**Your assignment**: Determine the number of lines in the listing below that hold the word "this". Write the number alone.

**Provided material**:
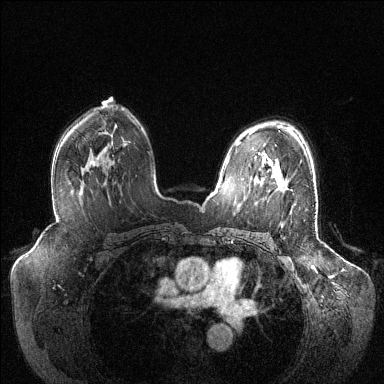
Breast MRI (dynamic contrast-enhanced), one axial slice; position 84 of 144 along the scan axis; dynamic contrast-enhanced series, time point 2 of 6 at this slice position (early post-contrast); 1.5 T; TE 1.6 ms, TR 4.6 ms; 384 × 384 image matrix. Female patient.
Outlined on this slice (semi-automatic segmentation, software-assisted and operator-edited):
- enhancing-tissue mask used for the functional tumour volume (all voxels passing the contrast-enhancement thresholds inside the analysis volume; usually the tumour): bounding box [x1, y1, x2, y2] px = [277, 182, 280, 185]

**Task response**: 2